I encouraged him to get some counseling. Told him that if he worked his feelings out, he might actually find himself able to live a much happier life be with someone he can love fully. He's not ready to think about that unfortunately. 

To sum up, it all just sucks. If his family and classmates weren't such closed off  a$$holes when he first tried to come out both his and my life would be so very different right now. (Although, I wouldn't have my 3 children, so I can't wish to go back and change things)

I can't thank everyone enough for the support. It helps SO much to know that others have made it through this journey and lived to tell a positive tale.
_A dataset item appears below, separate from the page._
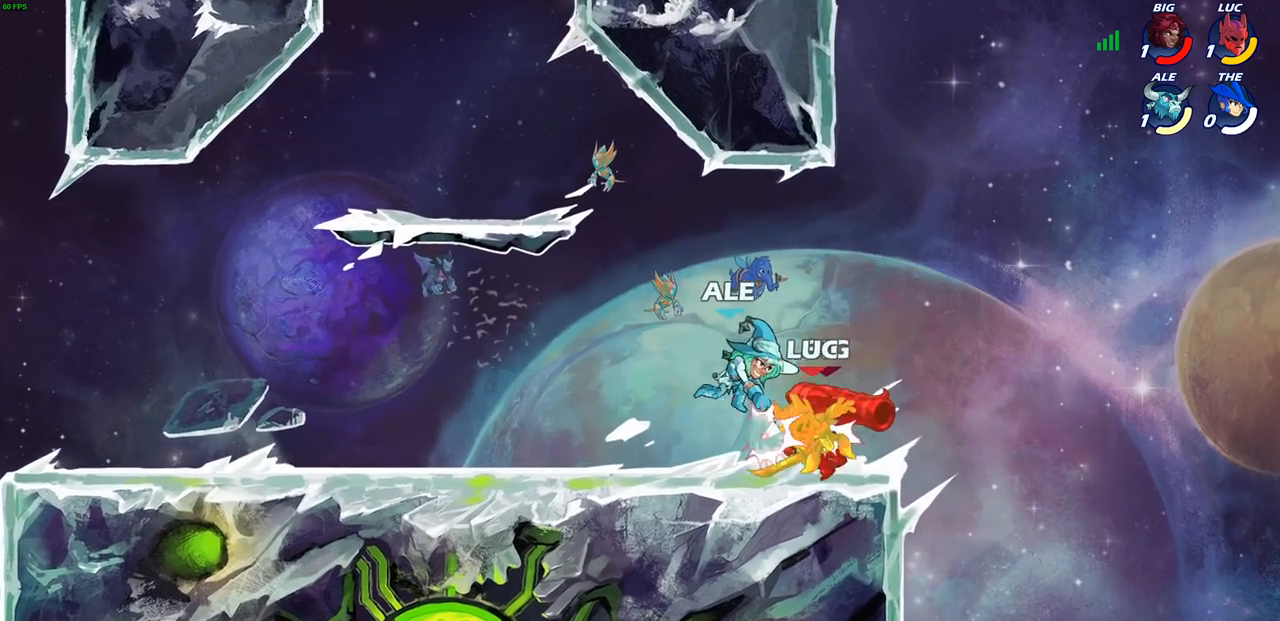
{"buttons": [], "left_stick": "center", "right_stick": "center", "events": [[167, "R1", "up"], [267, "R2", "up"]]}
I'm not sure how I could get through without that knowledge.

 

Last edited by jkc1214 (December 13, 2018 11:51 am)

     Thread Starter
 

December 13, 2018 11:28 am  #9


Re: GIDH asking to stay together.

Mimi  you wrote;

'.. like telling me that maybe I need to work on myself too to see how I can love him more!!"

Ive been on this site a long time and that really says it well.. thank you for this post.
It boggles the mind as they commit adultery and then tell  you you're at fault.   I thank God to be living in real reality now.   

To those going through this.. its not you ..  you did nothing wrong.   


"For we walk by faith, not by sight .."  2Corinthians 5:7
 

December 13, 2018 2:01 pm  #10


Re: GIDH asking to stay together.

I am still keeping secret from my husband the fact that I've seen and saved many of his text messages -- I didn't want to tell him that until AFTER I'd moved out of the house.  I don't know what my home life would be like otherwise.  So every time he tries to coax me to accept something short of divorce ... I can't come clean and tell him I'm not going to stay married to someone who does what he does ... so the other day we had our second mediation session, and he brought it up in front of the mediator.  I had the two of them just looking at me like I'm being so stubborn and what not.  I really felt ambushed and put on the spot.

I'm about to go out to meet with my lawyer face to face, which I haven't done since my initial consultation last April.  I'm going to lay out for him exactly what was going on and why I am at risk.

It's deeply distressing because my husband has been really laying it on thick about how catastrophic my financial situation is going to be if I divorce him, as opposed to the generous package I would get in a separation.  I feel like screaming "But what if you get caught in your illegal activities you're having me subsidize?  What if the government takes everything I own pursuant to the Federal and state asset forfeiture laws, which they can do even if I'm an innocent and uninvolved spouse!"